Work task
Extend the essay on waiting below, picking up after its final sentence about having no crossword puzzle or book at the dentist's office.

Supplied passage
--------

What do you do while you wait for a doctor to see you, for the person ahead of you at the grocery store, for the pharmacist to fill your prescription, or for the stalled traffic on your way home?

Do you sit and steam because it is now 35 minutes past your appointment for which you left early so you would be on time?

Do you shift from one foot to the other as the person or persons ahead of you in line seem to have all the time in the world?

Do you drum your fingers on the steering wheel and say unkind things to whomever is keeping you from moving?

I could have said yes to all these questions at one time, and as I waited anger would build and I would think of all the things I could be doing. Whether or not I would actually be doing those things is doubtful.

The only way to eliminate the waiting is to leave: not to keep your appointment, walk away and not get what you need, or get out of the car and walk. All of these solutions would have consequences.

Through the years I’ve learned that waiting can be fun and restful.

Arriving on time at the dentist today for my eleven o’clock appointment, I discovered he was at least a half hour behind. I’d planned to buy gas after my appointment, so I went to do that. I returned and in a few minutes I was seated in the examining room. After five to ten minutes, I realized I was in for a long wait. What should I do? I’d not brought a crossword puzzle or a book.

--------

Data section
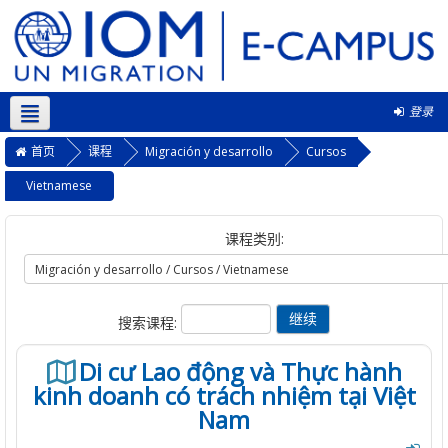
登录
简体中文 ‎(zh_cn)‎
首页
课程
Migración y desarrollo
Cursos
Vietnamese
课程类别:
搜索课程:
Di cư Lao động và Thực hành
kinh doanh có trách nhiệm tại Việt
Nam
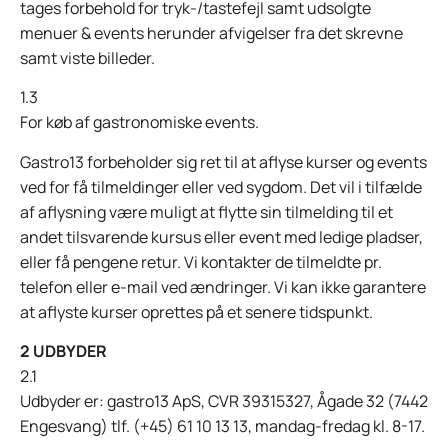
tages forbehold for tryk-/tastefejl samt udsolgte
menuer & events herunder afvigelser fra det skrevne
samt viste billeder.
1.3
For køb af gastronomiske events.
Gastro13 forbeholder sig ret til at aflyse kurser og events
ved for få tilmeldinger eller ved sygdom. Det vil i tilfælde
af aflysning være muligt at flytte sin tilmelding til et
andet tilsvarende kursus eller event med ledige pladser,
eller få pengene retur. Vi kontakter de tilmeldte pr.
telefon eller e-mail ved ændringer. Vi kan ikke garantere
at aflyste kurser oprettes på et senere tidspunkt.
2 UDBYDER
2.1
Udbyder er: gastro13 ApS, CVR 39315327, Ågade 32 (7442
Engesvang) tlf. (+45) 61 10 13 13, mandag-fredag kl. 8-17.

--------

Answer for this exercise
Relaxation is always good for the body. I began with head and neck stretches; I sat back in the chair so my head was on the headrest, my arms on the armrests, my legs stretched out in front of me, I closed my eyes, and began quiet deep breathing. I’ve been known to fall asleep in the dentist’s chair or lying on the doctor’s examining table. Time passes.

After fifteen or twenty minutes today, I felt rested. I began thinking about what I needed to for my writing. I’ve wanted to post a blog for several days, but no topic seemed to blossom in my brain. Now it did. I pulled a little notebook and pen from my purse. This is result.

If you are a writer, the grocery or pharmacy can become character food. One day while I was next in line, I watched a woman in a wheelchair cart with less than twelve items, which someone had already put on counter. That should be quick, right? It must have ten minutes as she told the very patient clerk into which paper bag each item should go, then to put the paper bags inside plastic bags. Then the clerk went around the counter to put them in her cart. I’m sure those  minutes hold a story. Meanwhile, I discouraged out persons from standing behind me in the short line. The next cash register line was moving quickly.

In the car, you can catch up on the news with an NPR station, or listen to the music with more intention. While the music plays on my radio when I am driving, I only half listen. Stopped I can concentrate on what I’m hearing.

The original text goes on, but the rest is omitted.